The film, set to hit U.S. theaters on Thursday night, is sure to be one of the biggest blockbusters of the year—and the unofficial kick-off to the summer movie season.
Infinity War is the 19th film in the so-called Marvel Cinematic Universe (MCU)—it combines a whopping nine franchises, and the cast list reads like a who’s who of Hollywood’s A-list.
Robert Downey Jr. will don the red and yellow metal suit once again as Iron Man; Benedict Cumberbatch is Doctor Strange; Scarlett Johansson is back as Black Widow; and Australia’s Chris Hemsworth is Thor. Also back for more? Black Panther—the Marvel breakout of the year after the massive opening of the standalone pic in February, Captain America, the Hulk, Spider-Man, Hawkeye, the Guardians of the Galaxy and their assorted allies.
Their mission? To prevent the powerful purple alien Thanos (Josh Brolin) from destroying the universe.
“We took a picture of every single person whose character has been in the MCU. We hung it up on a wall all around us,” co-director Anthony Russo, who helms the pic with his brother Joe, told reporters ahead of the film’s release. “We basically spent months and months and months talking about where we could go with each character, how we could draw them through the story,” he added. “Every one of these characters… has been on a very specific journey through the MCU to arrive at this moment.”
This is the third Avengers film, with the final, untitled saga set for next year.
At the press conference in Beverly Hills, the directors and stars were careful not to reveal too many details about the film’s plot. But expectations are high after the massive success of Black Panther, which so far has raked in more than $1.3 billion worldwide and has broken the all-time North American record set by Titanic, with more than $680 million in the U.S. and Canada.

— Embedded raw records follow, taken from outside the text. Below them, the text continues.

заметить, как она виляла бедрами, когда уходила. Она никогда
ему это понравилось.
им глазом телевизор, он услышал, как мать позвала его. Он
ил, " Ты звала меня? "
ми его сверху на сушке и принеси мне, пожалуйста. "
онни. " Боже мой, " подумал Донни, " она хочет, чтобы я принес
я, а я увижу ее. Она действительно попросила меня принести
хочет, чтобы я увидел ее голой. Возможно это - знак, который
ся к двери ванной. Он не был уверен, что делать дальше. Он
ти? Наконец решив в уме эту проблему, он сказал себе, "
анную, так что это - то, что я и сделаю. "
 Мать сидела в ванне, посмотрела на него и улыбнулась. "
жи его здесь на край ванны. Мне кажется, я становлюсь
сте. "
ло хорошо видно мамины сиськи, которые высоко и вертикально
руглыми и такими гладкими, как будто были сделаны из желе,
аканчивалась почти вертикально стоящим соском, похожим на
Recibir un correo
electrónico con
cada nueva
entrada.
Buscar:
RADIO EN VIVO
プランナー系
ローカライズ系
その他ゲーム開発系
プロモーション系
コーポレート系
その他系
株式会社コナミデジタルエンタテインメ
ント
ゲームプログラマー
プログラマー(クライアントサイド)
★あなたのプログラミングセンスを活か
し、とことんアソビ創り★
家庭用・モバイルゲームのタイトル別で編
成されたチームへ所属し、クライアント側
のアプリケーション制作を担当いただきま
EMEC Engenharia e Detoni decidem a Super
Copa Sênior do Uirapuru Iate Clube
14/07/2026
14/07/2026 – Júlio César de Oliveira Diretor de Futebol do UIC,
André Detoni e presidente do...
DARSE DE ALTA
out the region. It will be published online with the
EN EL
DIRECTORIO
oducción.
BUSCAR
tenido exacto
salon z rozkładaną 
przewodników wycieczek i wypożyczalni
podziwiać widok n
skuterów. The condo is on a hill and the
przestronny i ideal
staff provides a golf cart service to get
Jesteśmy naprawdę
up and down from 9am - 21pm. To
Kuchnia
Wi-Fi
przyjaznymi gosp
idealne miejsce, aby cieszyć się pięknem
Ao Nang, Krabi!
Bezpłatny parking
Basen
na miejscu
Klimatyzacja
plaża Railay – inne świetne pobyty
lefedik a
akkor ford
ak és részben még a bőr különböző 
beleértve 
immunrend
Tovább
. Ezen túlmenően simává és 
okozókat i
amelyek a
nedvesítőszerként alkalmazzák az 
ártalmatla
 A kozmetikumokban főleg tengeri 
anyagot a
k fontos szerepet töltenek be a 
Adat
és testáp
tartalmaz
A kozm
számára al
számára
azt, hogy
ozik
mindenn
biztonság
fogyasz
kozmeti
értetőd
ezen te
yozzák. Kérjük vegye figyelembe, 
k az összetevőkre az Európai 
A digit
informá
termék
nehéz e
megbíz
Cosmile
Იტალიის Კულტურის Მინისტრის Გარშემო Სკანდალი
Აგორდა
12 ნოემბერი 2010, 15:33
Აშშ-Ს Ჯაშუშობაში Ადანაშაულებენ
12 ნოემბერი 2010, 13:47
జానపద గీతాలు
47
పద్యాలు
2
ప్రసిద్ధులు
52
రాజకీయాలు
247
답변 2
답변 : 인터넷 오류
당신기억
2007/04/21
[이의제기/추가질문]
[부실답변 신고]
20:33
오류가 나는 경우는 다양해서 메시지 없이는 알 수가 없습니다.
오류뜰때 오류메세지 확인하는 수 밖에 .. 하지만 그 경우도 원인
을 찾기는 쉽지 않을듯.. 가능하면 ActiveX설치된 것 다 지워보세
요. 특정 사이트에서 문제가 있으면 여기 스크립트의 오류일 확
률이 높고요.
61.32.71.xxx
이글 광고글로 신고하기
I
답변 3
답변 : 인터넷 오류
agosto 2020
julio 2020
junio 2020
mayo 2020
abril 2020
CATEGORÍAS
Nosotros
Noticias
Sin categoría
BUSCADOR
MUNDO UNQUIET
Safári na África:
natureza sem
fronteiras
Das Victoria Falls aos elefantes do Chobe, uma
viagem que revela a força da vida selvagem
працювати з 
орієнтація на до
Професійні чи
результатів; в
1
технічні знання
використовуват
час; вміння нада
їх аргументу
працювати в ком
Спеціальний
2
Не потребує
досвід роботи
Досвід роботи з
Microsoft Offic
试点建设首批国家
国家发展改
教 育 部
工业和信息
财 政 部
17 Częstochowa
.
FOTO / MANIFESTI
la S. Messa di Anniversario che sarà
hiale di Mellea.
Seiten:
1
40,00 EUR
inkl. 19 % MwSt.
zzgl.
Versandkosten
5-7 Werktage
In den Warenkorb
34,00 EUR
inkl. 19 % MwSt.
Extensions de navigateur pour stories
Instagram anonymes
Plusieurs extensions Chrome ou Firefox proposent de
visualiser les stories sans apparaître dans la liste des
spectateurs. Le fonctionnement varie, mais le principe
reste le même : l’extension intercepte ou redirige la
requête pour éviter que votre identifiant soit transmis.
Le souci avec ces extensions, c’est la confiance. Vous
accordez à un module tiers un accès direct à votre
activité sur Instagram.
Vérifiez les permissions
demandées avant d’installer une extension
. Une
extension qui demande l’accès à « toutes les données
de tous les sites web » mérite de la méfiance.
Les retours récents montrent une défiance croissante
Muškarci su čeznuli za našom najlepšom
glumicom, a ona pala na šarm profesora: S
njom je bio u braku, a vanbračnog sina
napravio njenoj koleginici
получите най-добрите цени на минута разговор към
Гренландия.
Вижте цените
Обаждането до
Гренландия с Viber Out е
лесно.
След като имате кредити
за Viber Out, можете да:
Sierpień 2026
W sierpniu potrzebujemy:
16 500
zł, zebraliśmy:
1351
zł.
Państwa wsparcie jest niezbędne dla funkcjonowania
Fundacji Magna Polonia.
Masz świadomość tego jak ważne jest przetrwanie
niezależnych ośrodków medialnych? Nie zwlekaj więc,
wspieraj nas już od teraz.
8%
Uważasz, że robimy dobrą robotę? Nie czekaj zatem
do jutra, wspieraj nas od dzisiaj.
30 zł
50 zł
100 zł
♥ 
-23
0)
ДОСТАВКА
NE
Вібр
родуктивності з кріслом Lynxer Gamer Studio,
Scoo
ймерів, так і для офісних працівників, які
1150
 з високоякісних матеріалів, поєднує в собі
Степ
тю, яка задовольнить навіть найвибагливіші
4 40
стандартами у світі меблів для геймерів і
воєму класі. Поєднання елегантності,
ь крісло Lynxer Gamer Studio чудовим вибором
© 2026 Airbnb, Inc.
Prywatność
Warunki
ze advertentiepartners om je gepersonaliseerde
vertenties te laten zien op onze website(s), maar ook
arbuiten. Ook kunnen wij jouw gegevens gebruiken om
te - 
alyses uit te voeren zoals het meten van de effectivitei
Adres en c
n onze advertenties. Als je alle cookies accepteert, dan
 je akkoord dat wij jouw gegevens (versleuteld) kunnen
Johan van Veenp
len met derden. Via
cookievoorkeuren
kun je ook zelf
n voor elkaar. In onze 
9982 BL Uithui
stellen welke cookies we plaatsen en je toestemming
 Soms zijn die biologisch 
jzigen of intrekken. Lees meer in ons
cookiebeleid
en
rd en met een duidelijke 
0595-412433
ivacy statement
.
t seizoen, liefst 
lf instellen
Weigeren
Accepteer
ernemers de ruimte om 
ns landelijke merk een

Some projections have it opening at more than $235 million, and even higher, according to Variety—the record opening weekend of $248 million for Star Wars: The Force Awakens is within reach.
“It was great to go from what we did with Black Panther, and bringing some of that into Avengers,” said Chadwick Boseman, who portrays the character—the first black superhero to front a movie. “It’s its own thing.”
An important source of inspiration is the Marvel canon—the storylines developed over decades in the original comic books. Infinity War is drawn from the Infinity Gauntlet series from the early 1990s.
“It starts with those comics and us beginning to rip pages out or rip copies of pages out and put them on the walls and start to be inspired,” explains Kevin Feige, the president of Marvel Studios, which is owned by Disney. “It’s a North Star for us as we lead these giant productions into reality.”
In the movie’s trailer, Gamora (Zoe Saldana)—Thanos’s daughter, of sorts—explains that the villain believes that if he annihilates half of the universe, he can save the other half. He needs the so-called Infinity Stones to do it. So, the heroes need to keep him from getting them.
The film—which cost an eye-watering $300 million to make, according to Hollywood media—is likely to wow audiences with its cutting-edge special effects. And Marvel legend Stan Lee—the co-creator of numerous heroes including Spider-Man, the Hulk and Black Panther, who is facing claims of sexual assault—makes his usual cameo appearance.
“It was about the most fun creative exercise I think I’ve ever been through in my life,” said Anthony Russo. “We thought about everybody in the MCU.”
Tom Holland, the young British actor who is the latest to wear the Spider-Man suit, says his only disappointment was not getting to wear the “Iron Spider” armor, which is instead digitally edited into the film. “It’s too amazing to exist in real life,” says Holland. “So I joined the wonderful Mark Ruffalo… and stood amongst these gods wearing pajamas,” he joked.